Dr. Tiran Rothman, a proponent of behavioral economics, navigated the intricate link between psychology and investments in his recent presentation at the 2nd New Investment Expo and the 17th Frost & Sullivan Growth, Innovation, and Leadership Summit. Combining elements from both fields, he shed light on how human behavior significantly influences financial decisions, transcending sectors and markets.
Behavioral economics, a blend of psychology and economics, aims to understand human behavior from a psychological standpoint and integrate this understanding into economic models. The underlying assumption of traditional economics theory is that individuals are rational as well as making investment decisions. However, increasing research is revealing that people are sophisticated and that psychology plays a critical role in all decision-making.
The fundamental premise lies in Adam Smith's proclamation, 'All money is a matter of belief.' Tiran articulated how this quote underscores the intangible nature of money, which exists solely because of collective belief in its value. This forms the cornerstone of behavioral economics, where the psychology of investors intricately intertwines with economic models.

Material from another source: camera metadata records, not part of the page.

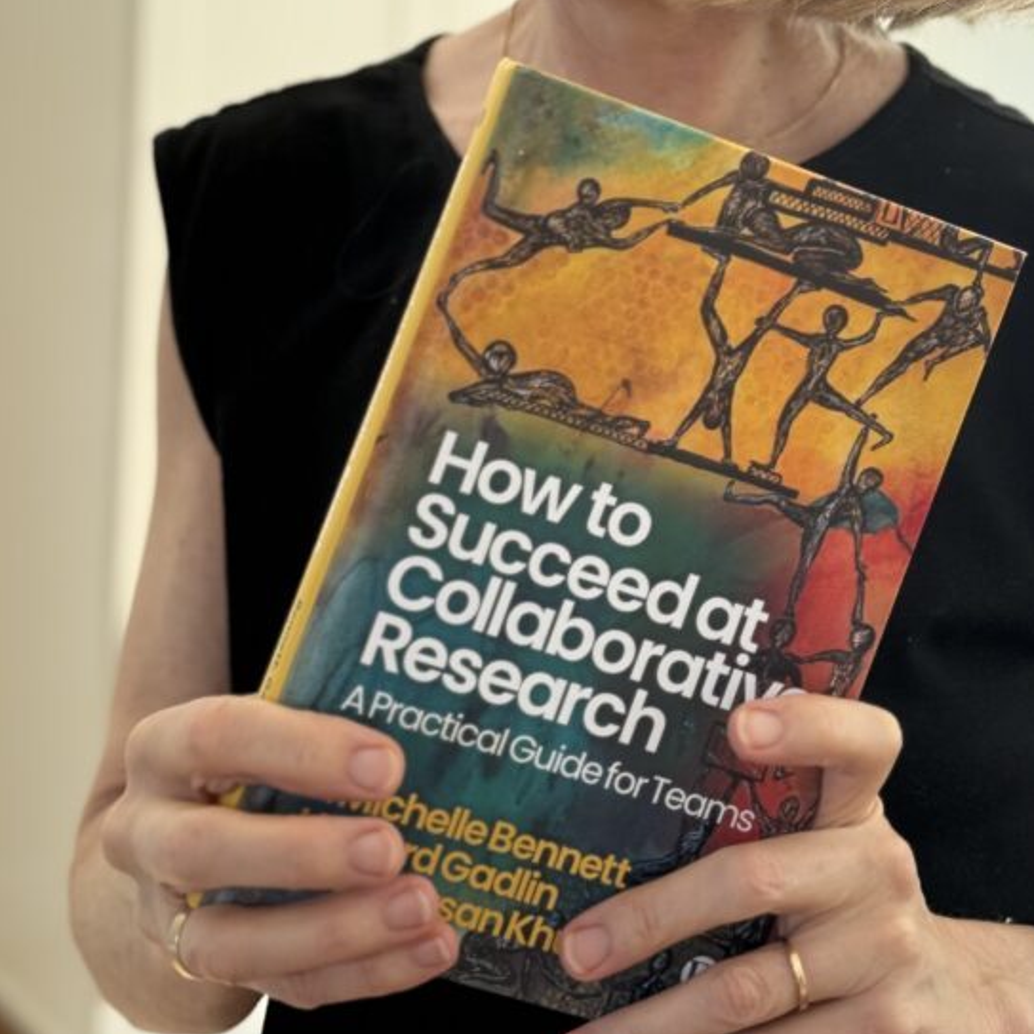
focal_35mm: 80
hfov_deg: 21.6
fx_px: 2704
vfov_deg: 21.2
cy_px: 116
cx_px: 632
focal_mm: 6.76
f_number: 1.78
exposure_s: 1/105
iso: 100
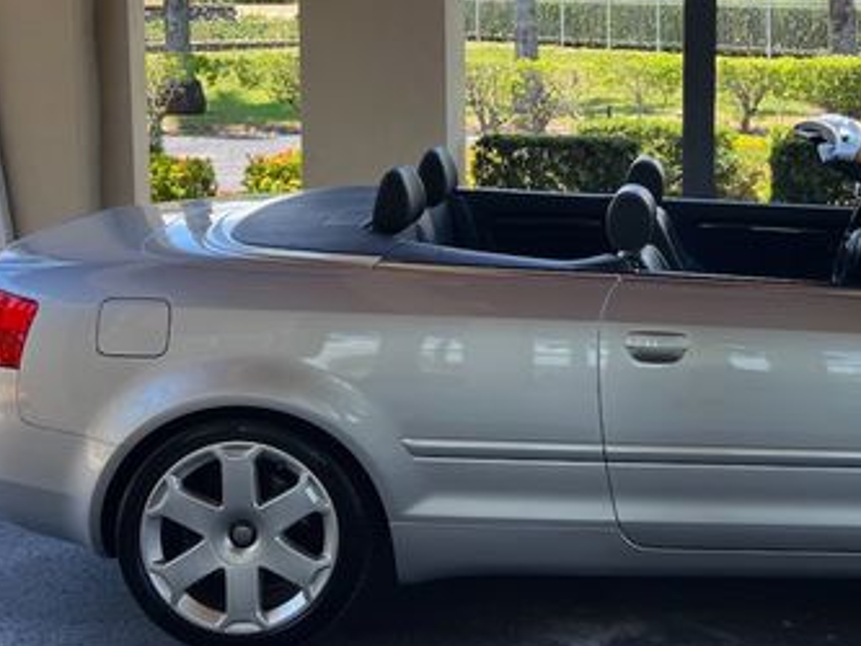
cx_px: 724
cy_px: 124
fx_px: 1244
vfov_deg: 28.5
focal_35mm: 50
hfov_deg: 36.5
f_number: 1.5
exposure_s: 1/368
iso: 50
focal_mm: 5.7
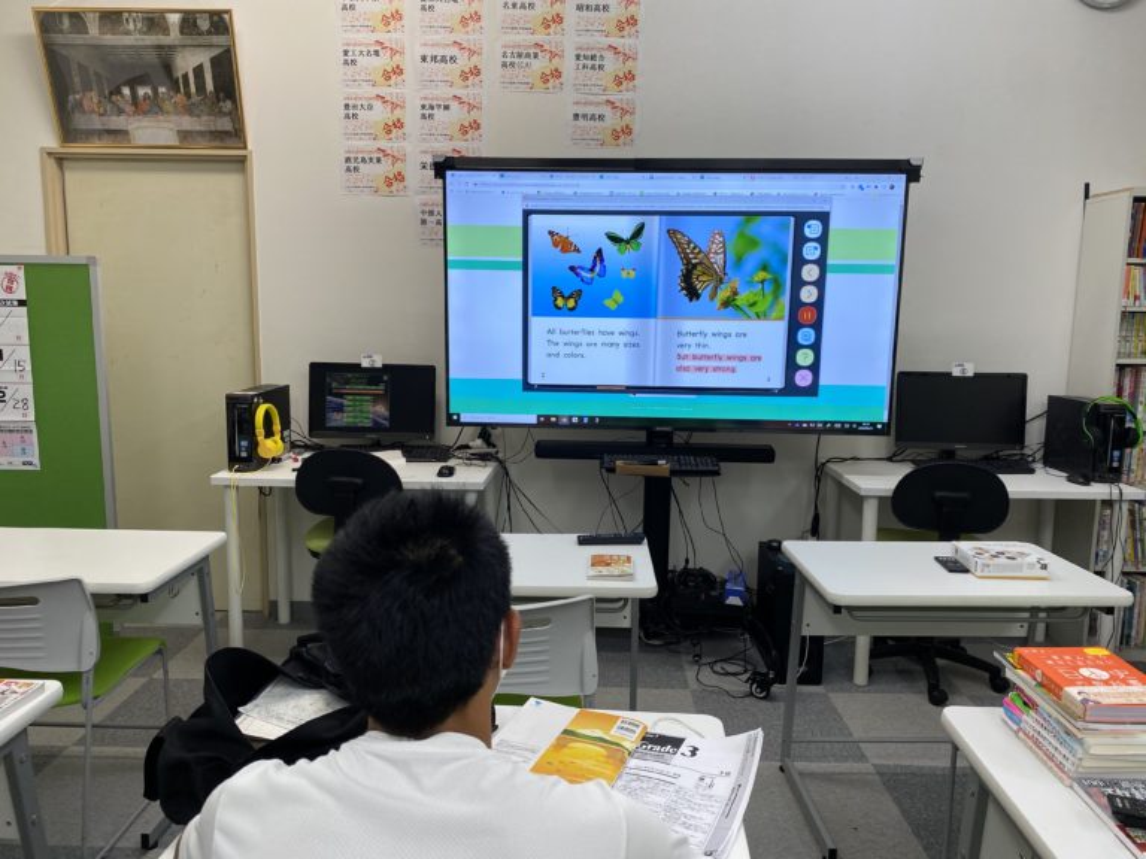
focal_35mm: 26
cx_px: 573
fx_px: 861
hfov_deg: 67.3
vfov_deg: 53.1
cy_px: 430
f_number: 1.8
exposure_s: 1/120
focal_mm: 4.25
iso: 80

Throughout his presentation, Tiran drew parallels between daily life psychology and its manifestation in investment behaviors. From the concept of mental accounting, where individuals compartmentalize their activities, to cognitive psychology's illusions shaping perceptions, He also illustrated the behavior codebook, detailing how psychology is used in marketing and influencing individuals. He took pension saving as an example, explaining how showing individuals their future selves will prompt them to save more. The discussion seamlessly moved from mundane activities to their implications in financial markets.

Furthermore, Tiran discussed the disposition effect, a behavioral pattern where individuals hold onto losing stocks while selling winners. Contrary to traditional economic logic, He revealed the impact of psychological factors, such as early-day euphoria before holidays, on market behaviors. These nuances highlight the profound effect of human psychology on investment decision-making and outcomes.
Digging deeper, Tiran presented case studies within the drug development sector, particularly the surprising stock declines post-FDA approvals. This divergence from expected market responses underscores the significant psychological impact on smaller companies following pivotal events such as FDA greenlights or IPOs. Another intriguing revelation that emerged from Tiran's study is that common investors, not institutional ones, have substantial influence over stock price movements after significant events. This unexpected insight challenged traditional perceptions about market dynamics and investor behaviors, hinting at untapped potential in understanding individual psychology in investment strategies.
Concluding his presentation, Tiran advocated for a nuanced approach to investment decision-making. He posited that recognizing and leveraging psychological insights can uncover hidden investment opportunities, especially in smaller technology companies. This view could potentially pave the way for lucrative investments, unlocking profitable avenues in the market through a deeper understanding of human behavior.
Essentially, Tiran's presentation served as an engaging exploration into the intersection of psychology and investments. It highlighted the pivotal role of human psychology in shaping financial market dynamics and advocated for a holistic understanding of individual behaviors for informed and potentially profitable investment decisions.